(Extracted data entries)
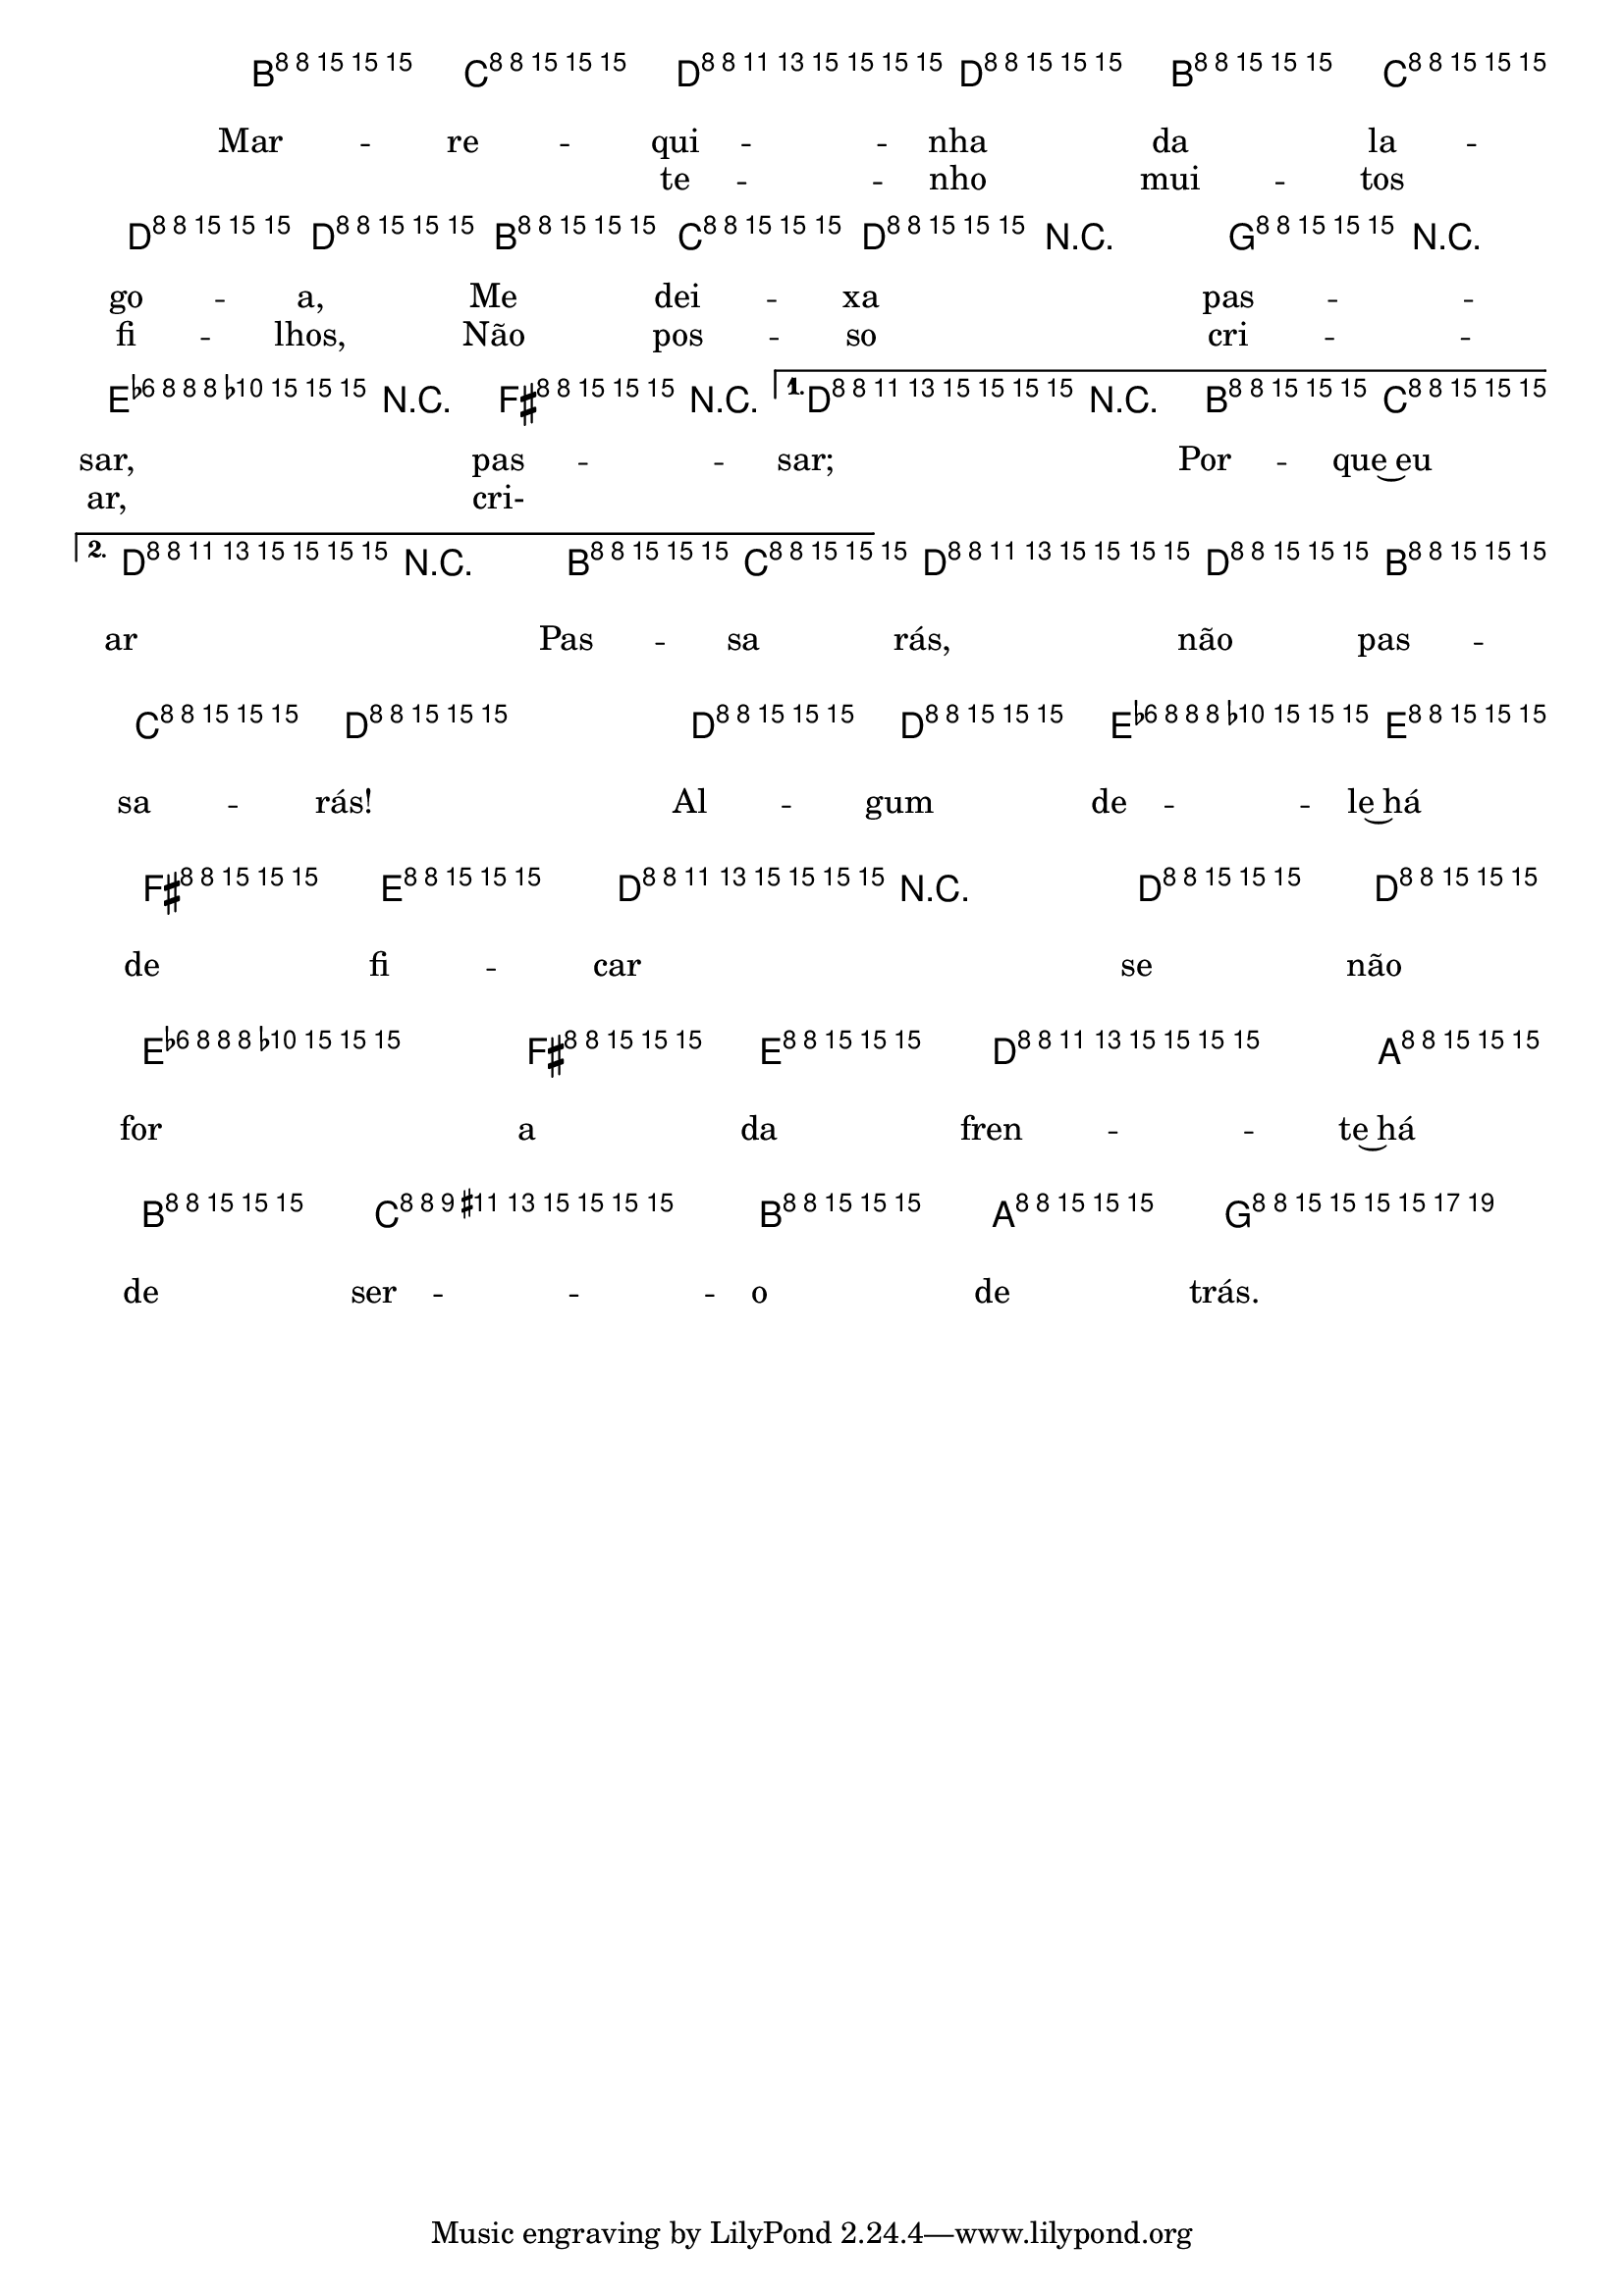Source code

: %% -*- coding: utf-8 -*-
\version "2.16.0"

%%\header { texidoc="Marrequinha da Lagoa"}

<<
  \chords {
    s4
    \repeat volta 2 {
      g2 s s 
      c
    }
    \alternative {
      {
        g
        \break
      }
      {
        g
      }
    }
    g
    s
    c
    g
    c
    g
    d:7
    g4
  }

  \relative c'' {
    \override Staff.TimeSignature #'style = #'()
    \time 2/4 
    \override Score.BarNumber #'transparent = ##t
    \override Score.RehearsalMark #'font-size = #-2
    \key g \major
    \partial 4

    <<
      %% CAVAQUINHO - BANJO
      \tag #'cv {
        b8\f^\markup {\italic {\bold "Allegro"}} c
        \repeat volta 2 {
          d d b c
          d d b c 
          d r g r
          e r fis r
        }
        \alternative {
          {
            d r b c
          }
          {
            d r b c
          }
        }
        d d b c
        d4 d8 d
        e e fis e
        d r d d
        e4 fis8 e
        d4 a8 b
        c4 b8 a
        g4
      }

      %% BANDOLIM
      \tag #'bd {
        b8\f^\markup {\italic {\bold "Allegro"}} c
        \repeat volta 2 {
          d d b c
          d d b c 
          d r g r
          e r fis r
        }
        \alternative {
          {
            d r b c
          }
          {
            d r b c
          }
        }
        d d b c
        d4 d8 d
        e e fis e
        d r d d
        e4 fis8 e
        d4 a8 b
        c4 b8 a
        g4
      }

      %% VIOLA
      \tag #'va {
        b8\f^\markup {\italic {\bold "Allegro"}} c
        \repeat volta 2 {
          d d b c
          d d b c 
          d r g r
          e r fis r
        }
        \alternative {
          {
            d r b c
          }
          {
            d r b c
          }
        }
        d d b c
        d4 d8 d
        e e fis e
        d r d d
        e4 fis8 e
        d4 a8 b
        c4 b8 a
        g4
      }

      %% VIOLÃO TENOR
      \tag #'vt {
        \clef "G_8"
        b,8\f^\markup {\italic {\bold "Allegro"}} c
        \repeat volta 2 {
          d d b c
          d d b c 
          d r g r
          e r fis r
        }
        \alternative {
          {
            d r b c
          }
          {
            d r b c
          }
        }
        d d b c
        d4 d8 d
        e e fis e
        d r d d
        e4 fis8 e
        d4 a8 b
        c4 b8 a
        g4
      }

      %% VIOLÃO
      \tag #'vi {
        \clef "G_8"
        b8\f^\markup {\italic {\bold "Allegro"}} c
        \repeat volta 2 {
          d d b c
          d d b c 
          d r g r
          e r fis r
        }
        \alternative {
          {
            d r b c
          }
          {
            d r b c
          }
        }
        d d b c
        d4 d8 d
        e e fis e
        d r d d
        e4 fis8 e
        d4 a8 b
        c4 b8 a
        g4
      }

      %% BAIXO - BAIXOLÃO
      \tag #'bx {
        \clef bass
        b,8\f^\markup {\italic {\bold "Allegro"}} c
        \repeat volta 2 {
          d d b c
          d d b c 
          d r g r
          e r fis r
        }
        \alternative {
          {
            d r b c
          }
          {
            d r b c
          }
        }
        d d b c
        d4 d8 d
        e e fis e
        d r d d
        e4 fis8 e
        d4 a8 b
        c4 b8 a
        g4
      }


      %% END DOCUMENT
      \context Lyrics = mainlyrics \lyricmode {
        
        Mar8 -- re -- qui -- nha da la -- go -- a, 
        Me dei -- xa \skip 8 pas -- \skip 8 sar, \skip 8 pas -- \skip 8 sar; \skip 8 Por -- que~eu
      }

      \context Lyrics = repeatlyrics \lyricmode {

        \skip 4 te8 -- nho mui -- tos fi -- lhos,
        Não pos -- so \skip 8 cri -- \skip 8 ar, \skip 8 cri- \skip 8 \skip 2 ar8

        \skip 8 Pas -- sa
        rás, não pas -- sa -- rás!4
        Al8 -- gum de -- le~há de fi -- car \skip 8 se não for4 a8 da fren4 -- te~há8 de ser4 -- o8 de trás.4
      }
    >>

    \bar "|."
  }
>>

* * *

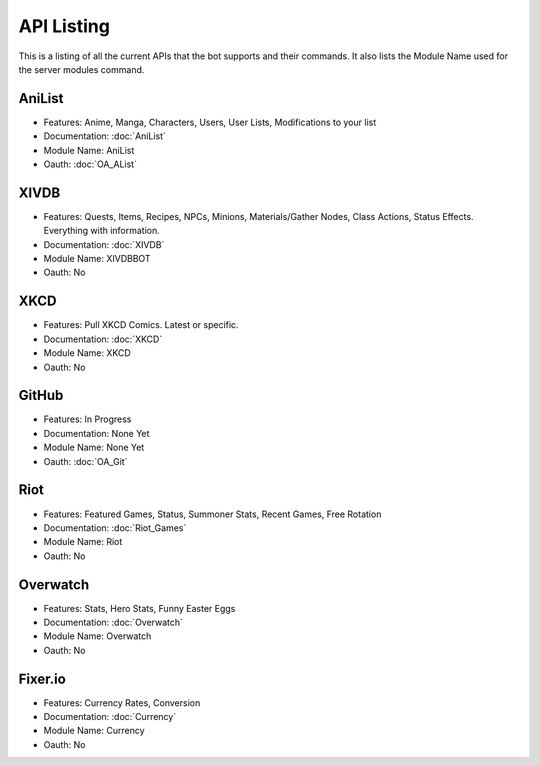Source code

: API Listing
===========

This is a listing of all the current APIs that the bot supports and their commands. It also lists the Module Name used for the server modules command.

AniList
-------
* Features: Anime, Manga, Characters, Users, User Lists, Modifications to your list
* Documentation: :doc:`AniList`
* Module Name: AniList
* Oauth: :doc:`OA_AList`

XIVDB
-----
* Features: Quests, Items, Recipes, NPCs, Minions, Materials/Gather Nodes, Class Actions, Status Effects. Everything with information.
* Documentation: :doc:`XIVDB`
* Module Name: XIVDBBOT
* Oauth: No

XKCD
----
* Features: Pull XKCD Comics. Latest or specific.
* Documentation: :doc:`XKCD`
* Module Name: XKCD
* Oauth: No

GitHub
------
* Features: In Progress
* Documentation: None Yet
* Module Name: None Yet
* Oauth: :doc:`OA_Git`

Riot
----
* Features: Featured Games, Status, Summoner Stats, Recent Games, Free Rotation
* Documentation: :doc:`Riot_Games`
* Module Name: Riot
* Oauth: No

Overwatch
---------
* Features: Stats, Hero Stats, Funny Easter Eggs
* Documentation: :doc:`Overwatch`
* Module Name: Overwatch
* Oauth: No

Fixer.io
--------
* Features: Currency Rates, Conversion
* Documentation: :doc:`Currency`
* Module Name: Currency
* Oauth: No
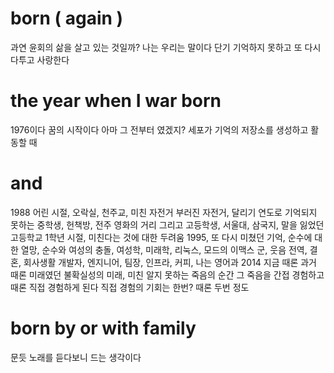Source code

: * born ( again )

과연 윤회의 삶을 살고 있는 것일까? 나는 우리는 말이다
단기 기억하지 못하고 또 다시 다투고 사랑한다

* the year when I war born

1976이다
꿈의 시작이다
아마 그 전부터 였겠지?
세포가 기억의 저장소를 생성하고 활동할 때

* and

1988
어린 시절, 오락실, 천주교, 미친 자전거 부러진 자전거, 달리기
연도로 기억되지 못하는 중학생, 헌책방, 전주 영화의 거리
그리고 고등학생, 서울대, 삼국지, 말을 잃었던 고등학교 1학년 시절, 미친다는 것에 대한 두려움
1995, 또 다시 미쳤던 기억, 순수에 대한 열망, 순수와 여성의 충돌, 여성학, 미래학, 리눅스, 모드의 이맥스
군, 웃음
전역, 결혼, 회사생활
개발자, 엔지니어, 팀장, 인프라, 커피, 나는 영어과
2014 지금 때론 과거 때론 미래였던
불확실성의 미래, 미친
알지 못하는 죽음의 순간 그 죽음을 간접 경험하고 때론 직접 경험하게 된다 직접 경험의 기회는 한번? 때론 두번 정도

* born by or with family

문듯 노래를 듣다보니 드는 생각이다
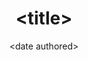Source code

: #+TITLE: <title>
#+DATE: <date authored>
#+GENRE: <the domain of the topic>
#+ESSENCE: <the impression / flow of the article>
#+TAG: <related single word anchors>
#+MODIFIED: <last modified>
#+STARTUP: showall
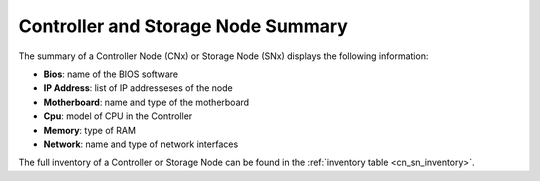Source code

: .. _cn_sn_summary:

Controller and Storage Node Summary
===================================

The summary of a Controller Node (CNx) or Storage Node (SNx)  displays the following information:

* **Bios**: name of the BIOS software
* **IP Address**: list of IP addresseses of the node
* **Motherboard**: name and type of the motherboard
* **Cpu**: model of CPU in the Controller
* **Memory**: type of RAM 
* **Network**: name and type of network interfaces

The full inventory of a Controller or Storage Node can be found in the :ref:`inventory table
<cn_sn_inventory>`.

- Goal of the exercise:
Copy every line in the records above that contains the word "Currency".

- Written response:
* Features: Currency Rates, Conversion
* Documentation: :doc:`Currency`
* Module Name: Currency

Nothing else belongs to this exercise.